* WORK ITEM
Each line below is to be set down again exactly.

==================================================

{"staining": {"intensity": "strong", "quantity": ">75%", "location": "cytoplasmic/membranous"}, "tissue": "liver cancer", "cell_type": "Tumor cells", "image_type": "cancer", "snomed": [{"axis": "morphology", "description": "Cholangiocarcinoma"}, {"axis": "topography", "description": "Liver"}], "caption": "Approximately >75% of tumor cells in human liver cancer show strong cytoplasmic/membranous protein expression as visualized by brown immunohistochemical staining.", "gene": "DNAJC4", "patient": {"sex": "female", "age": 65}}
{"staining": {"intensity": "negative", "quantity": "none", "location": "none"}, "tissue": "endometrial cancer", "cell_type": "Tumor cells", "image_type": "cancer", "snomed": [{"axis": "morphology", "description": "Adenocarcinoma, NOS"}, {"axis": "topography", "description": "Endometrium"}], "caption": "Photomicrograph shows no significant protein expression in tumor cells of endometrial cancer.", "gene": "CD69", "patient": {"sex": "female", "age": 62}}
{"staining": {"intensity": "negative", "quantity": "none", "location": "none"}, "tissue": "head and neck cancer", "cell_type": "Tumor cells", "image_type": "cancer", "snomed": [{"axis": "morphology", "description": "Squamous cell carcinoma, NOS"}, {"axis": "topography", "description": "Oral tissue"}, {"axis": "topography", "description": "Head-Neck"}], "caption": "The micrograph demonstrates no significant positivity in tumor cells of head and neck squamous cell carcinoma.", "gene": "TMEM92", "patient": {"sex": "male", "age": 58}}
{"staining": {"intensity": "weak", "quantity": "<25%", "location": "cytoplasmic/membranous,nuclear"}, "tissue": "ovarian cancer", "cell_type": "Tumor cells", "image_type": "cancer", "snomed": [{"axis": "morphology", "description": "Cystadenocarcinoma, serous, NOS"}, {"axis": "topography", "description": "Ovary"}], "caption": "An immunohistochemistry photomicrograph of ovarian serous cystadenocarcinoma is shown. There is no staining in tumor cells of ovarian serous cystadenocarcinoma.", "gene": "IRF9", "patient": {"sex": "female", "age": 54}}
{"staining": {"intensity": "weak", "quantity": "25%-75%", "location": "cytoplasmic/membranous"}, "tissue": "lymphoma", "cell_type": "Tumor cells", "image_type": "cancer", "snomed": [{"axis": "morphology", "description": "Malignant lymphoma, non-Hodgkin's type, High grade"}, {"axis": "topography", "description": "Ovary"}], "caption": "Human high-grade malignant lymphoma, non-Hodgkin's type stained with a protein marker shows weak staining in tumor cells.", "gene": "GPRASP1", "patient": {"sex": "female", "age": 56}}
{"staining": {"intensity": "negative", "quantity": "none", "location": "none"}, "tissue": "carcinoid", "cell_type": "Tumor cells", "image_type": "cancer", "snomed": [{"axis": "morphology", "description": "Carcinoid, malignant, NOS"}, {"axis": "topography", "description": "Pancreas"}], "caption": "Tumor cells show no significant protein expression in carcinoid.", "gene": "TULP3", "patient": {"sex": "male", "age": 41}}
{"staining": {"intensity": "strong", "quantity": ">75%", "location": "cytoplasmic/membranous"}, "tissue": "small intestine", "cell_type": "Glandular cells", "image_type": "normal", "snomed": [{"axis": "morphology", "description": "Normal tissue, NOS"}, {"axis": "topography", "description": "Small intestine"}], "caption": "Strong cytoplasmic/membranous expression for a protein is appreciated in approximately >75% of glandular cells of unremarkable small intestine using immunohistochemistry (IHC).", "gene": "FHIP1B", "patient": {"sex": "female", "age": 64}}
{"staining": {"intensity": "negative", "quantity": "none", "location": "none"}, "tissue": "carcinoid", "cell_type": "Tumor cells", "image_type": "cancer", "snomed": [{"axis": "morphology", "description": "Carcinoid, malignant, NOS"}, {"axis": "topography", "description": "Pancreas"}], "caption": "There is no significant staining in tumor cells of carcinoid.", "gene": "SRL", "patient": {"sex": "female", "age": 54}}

==================================================

* RESULT FOR THIS EXERCISE
{"staining": {"intensity": "strong", "quantity": ">75%", "location": "cytoplasmic/membranous"}, "tissue": "liver cancer", "cell_type": "Tumor cells", "image_type": "cancer", "snomed": [{"axis": "morphology", "description": "Cholangiocarcinoma"}, {"axis": "topography", "description": "Liver"}], "caption": "Approximately >75% of tumor cells in human liver cancer show strong cytoplasmic/membranous protein expression as visualized by brown immunohistochemical staining.", "gene": "DNAJC4", "patient": {"sex": "female", "age": 65}}
{"staining": {"intensity": "negative", "quantity": "none", "location": "none"}, "tissue": "endometrial cancer", "cell_type": "Tumor cells", "image_type": "cancer", "snomed": [{"axis": "morphology", "description": "Adenocarcinoma, NOS"}, {"axis": "topography", "description": "Endometrium"}], "caption": "Photomicrograph shows no significant protein expression in tumor cells of endometrial cancer.", "gene": "CD69", "patient": {"sex": "female", "age": 62}}
{"staining": {"intensity": "negative", "quantity": "none", "location": "none"}, "tissue": "head and neck cancer", "cell_type": "Tumor cells", "image_type": "cancer", "snomed": [{"axis": "morphology", "description": "Squamous cell carcinoma, NOS"}, {"axis": "topography", "description": "Oral tissue"}, {"axis": "topography", "description": "Head-Neck"}], "caption": "The micrograph demonstrates no significant positivity in tumor cells of head and neck squamous cell carcinoma.", "gene": "TMEM92", "patient": {"sex": "male", "age": 58}}
{"staining": {"intensity": "weak", "quantity": "<25%", "location": "cytoplasmic/membranous,nuclear"}, "tissue": "ovarian cancer", "cell_type": "Tumor cells", "image_type": "cancer", "snomed": [{"axis": "morphology", "description": "Cystadenocarcinoma, serous, NOS"}, {"axis": "topography", "description": "Ovary"}], "caption": "An immunohistochemistry photomicrograph of ovarian serous cystadenocarcinoma is shown. There is no staining in tumor cells of ovarian serous cystadenocarcinoma.", "gene": "IRF9", "patient": {"sex": "female", "age": 54}}
{"staining": {"intensity": "weak", "quantity": "25%-75%", "location": "cytoplasmic/membranous"}, "tissue": "lymphoma", "cell_type": "Tumor cells", "image_type": "cancer", "snomed": [{"axis": "morphology", "description": "Malignant lymphoma, non-Hodgkin's type, High grade"}, {"axis": "topography", "description": "Ovary"}], "caption": "Human high-grade malignant lymphoma, non-Hodgkin's type stained with a protein marker shows weak staining in tumor cells.", "gene": "GPRASP1", "patient": {"sex": "female", "age": 56}}
{"staining": {"intensity": "negative", "quantity": "none", "location": "none"}, "tissue": "carcinoid", "cell_type": "Tumor cells", "image_type": "cancer", "snomed": [{"axis": "morphology", "description": "Carcinoid, malignant, NOS"}, {"axis": "topography", "description": "Pancreas"}], "caption": "Tumor cells show no significant protein expression in carcinoid.", "gene": "TULP3", "patient": {"sex": "male", "age": 41}}
{"staining": {"intensity": "strong", "quantity": ">75%", "location": "cytoplasmic/membranous"}, "tissue": "small intestine", "cell_type": "Glandular cells", "image_type": "normal", "snomed": [{"axis": "morphology", "description": "Normal tissue, NOS"}, {"axis": "topography", "description": "Small intestine"}], "caption": "Strong cytoplasmic/membranous expression for a protein is appreciated in approximately >75% of glandular cells of unremarkable small intestine using immunohistochemistry (IHC).", "gene": "FHIP1B", "patient": {"sex": "female", "age": 64}}
{"staining": {"intensity": "negative", "quantity": "none", "location": "none"}, "tissue": "carcinoid", "cell_type": "Tumor cells", "image_type": "cancer", "snomed": [{"axis": "morphology", "description": "Carcinoid, malignant, NOS"}, {"axis": "topography", "description": "Pancreas"}], "caption": "There is no significant staining in tumor cells of carcinoid.", "gene": "SRL", "patient": {"sex": "female", "age": 54}}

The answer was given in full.